-- Provided material follows --

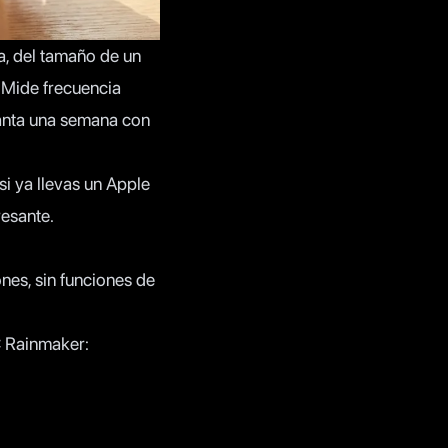
la, del tamaño de un
 Mide frecuencia
anta una semana con
si ya llevas un Apple
resante.
ones, sin funciones de
C Rainmaker
:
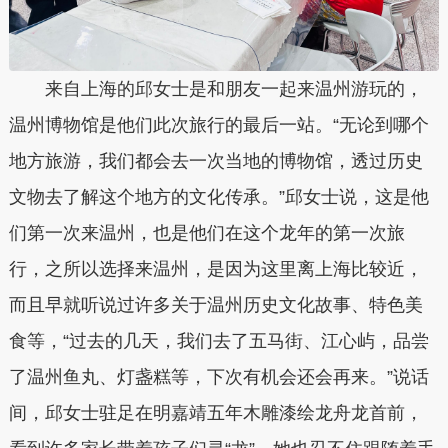
来自上海的邱女士是和朋友一起来温州游玩的，
温州博物馆是他们此次旅行的最后一站。“无论到哪个
地方旅游，我们都会去一次当地的博物馆，透过历史
文物去了解这个地方的文化传承。”邱女士说，这是他
们第一次来温州，也是他们在这个龙年的第一次旅
行，之所以选择来温州，是因为这里离上海比较近，
而且早就听说过许多关于温州历史文化故事、特色美
食等，“过去的几天，我们去了五马街、江心屿，品尝
了温州鱼丸、灯盏糕等，下次有机会还会再来。”说话
间，邱女士驻足在明嘉靖五年木雕漆绘龙舟龙首前，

-- Provided material concluded --

■ Task instructions ■
The answer must be an exact copy of the entries, with the pictures omitted.

■ Answer box ■
la, del tamaño de un
 Mide frecuencia
anta una semana con
si ya llevas un Apple
resante.
ones, sin funciones de
C Rainmaker
:
来自上海的邱女士是和朋友一起来温州游玩的，
温州博物馆是他们此次旅行的最后一站。“无论到哪个
地方旅游，我们都会去一次当地的博物馆，透过历史
文物去了解这个地方的文化传承。”邱女士说，这是他
们第一次来温州，也是他们在这个龙年的第一次旅
行，之所以选择来温州，是因为这里离上海比较近，
而且早就听说过许多关于温州历史文化故事、特色美
食等，“过去的几天，我们去了五马街、江心屿，品尝
了温州鱼丸、灯盏糕等，下次有机会还会再来。”说话
间，邱女士驻足在明嘉靖五年木雕漆绘龙舟龙首前，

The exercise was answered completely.